FRAGMENTO DEL TEXTO

+--

Pero aún faltaba un elemento impetuoso y casi arrasador en toda esta revolución de la transmisión y manejo de la información: las redes sociales. Concebidas para meros contactos personales se han convertido en un totum revolutum de fácil transmisión donde prima el egotismo —como les era propio— en sus más chabacanas recreaciones. Lo insólito es su enorme aceptación en todo el planeta, y la divulgación, dentro de ellas, de las astutas fake news —o sea, los bulos— y otros ingenios propagandísticos de enorme interés para los semiólogos pero de escarnecido bochorno para una especie que se proclama así misma como homo sapiens. Conclusión: ante tal avalancha de mensajes, imágenes y noticias diarias como las que cualquiera recibe por tan diversos y habituales conductos, apenas si queda tiempo para leer el periódico tradicional, salvo a través del ordenador del despacho o del smartphone, en un rincón del metro y camino del trabajo.
En consecuencia, las pilas de los periódicos de los quioscos merman constante e inconteniblemente. Pero hay otro estrago —si no es ya una verdadera calamidad—y que cualquiera que se detenga a pensar habrá intuido: si la lectura más frecuente y extendida se produce a través de una pantalla —ordenador o smartphone— y en absoluto sobre un papel estampado, forzosamente no solo la lectura sino la misma escritura aquejará un profundo e irreversible cambio.

+--

REGISTROS PROPORCIONADOS
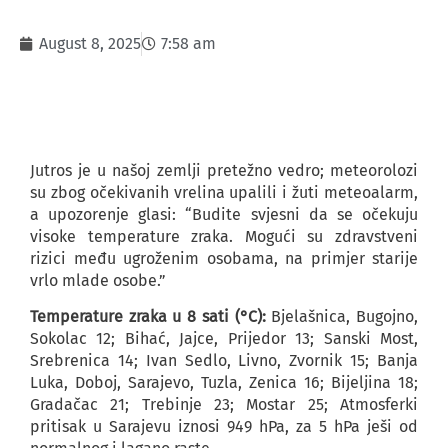
August 8, 2025
7:58 am
Jutros je u našoj zemlji pretežno vedro; meteorolozi
su zbog očekivanih vrelina upalili i žuti meteoalarm,
a upozorenje glasi: “Budite svjesni da se očekuju
visoke temperature zraka. Mogući su zdravstveni
rizici među ugroženim osobama, na primjer starije
vrlo mlade osobe.”
Temperature zraka u 8 sati (°C):
Bjelašnica, Bugojno,
Sokolac 12; Bihać, Jajce, Prijedor 13; Sanski Most,
Srebrenica 14; Ivan Sedlo, Livno, Zvornik 15; Banja
Luka, Doboj, Sarajevo, Tuzla, Zenica 16; Bijeljina 18;
Gradačac 21; Trebinje 23; Mostar 25; Atmosferki
pritisak u Sarajevu iznosi 949 hPa, za 5 hPa ješi od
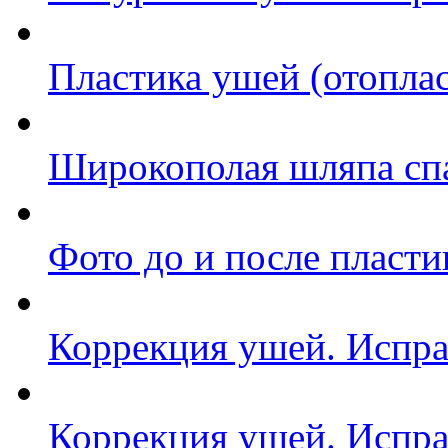
Пластика ушей (отоплас
Широкополая шляпа спа
Фото до и после пласт
Коррекция ушей. Испра
Коррекция ушей. Испра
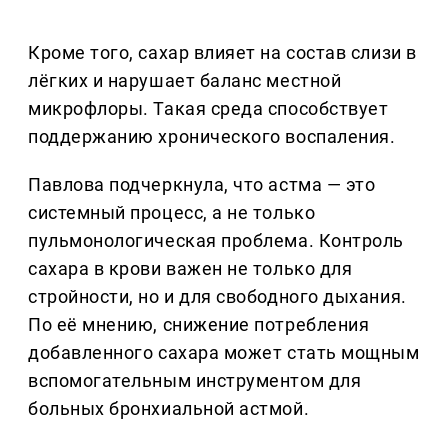
Кроме того, сахар влияет на состав слизи в
лёгких и нарушает баланс местной
микрофлоры. Такая среда способствует
поддержанию хронического воспаления.
Павлова подчеркнула, что астма — это
системный процесс, а не только
пульмонологическая проблема. Контроль
сахара в крови важен не только для
стройности, но и для свободного дыхания.
По её мнению, снижение потребления
добавленного сахара может стать мощным
вспомогательным инструментом для
больных бронхиальной астмой.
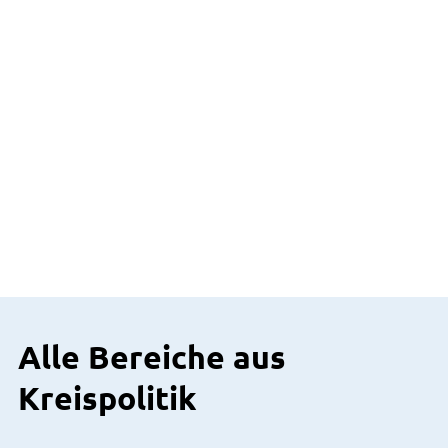
Alle Bereiche aus
Kreispolitik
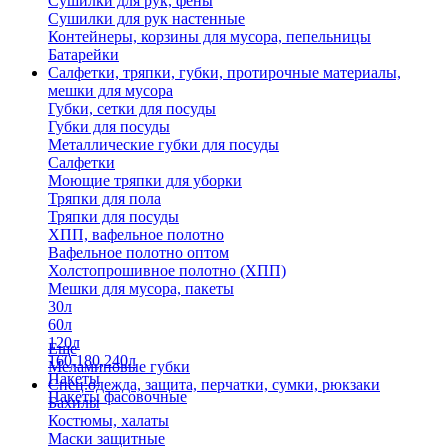
Сушилки для рук, фены
Сушилки для рук настенные
Контейнеры, корзины для мусора, пепельницы
Батарейки
Салфетки, тряпки, губки, протирочные материалы,
мешки для мусора
Губки, сетки для посуды
Губки для посуды
Металлические губки для посуды
Салфетки
Моющие тряпки для уборки
Тряпки для пола
Тряпки для посуды
ХПП, вафельное полотно
Вафельное полотно оптом
Холстопрошивное полотно (ХПП)
Мешки для мусора, пакеты
30л
60л
120л
Еще
160,180,240л
Меламиновые губки
Пакеты
Спец.одежда, защита, перчатки, сумки, рюкзаки
Пакеты фасовочные
Бахилы
Костюмы, халаты
Маски защитные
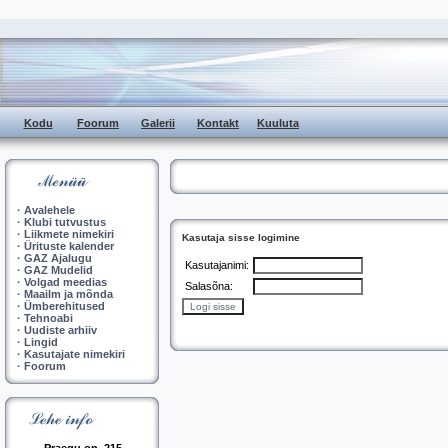
Kodu
Foorum
Galerii
Kontakt
Kuuluta
·
Avalehele
·
Klubi tutvustus
·
Liikmete nimekiri
Kasutaja sisse logimine
·
Ürituste kalender
·
GAZ Ajalugu
Kasutajanimi:
·
GAZ Mudelid
·
Volgad meedias
Salasõna:
·
Maailm ja mõnda
·
Ümberehitused
·
Tehnoabi
·
Uudiste arhiiv
·
Lingid
·
Kasutajate nimekiri
·
Foorum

+--

CONSIGNA A
Según el fragmento, ¿por qué no solo la lectura sino también la escritura sufrirán un cambio profundo? Responde en una a tres oraciones.
CONSIGNA B
Transcribe del fragmento el pasaje que arranca en las palabras "En consecuencia, las" y termina tras "e irreversible cambio.".
No es necesario consultar los registros.

RESPUESTA REDACTADA A
Porque la lectura más frecuente y extendida se produce a través de una pantalla, ya sea un ordenador o un smartphone, y no sobre papel impreso. Por eso, forzosamente, tanto la lectura como la escritura padecerán un cambio profundo e irreversible.

RESPUESTA REDACTADA B
En consecuencia, las pilas de los periódicos de los quioscos merman constante e inconteniblemente. Pero hay otro estrago —si no es ya una verdadera calamidad—y que cualquiera que se detenga a pensar habrá intuido: si la lectura más frecuente y extendida se produce a través de una pantalla —ordenador o smartphone— y en absoluto sobre un papel estampado, forzosamente no solo la lectura sino la misma escritura aquejará un profundo e irreversible cambio.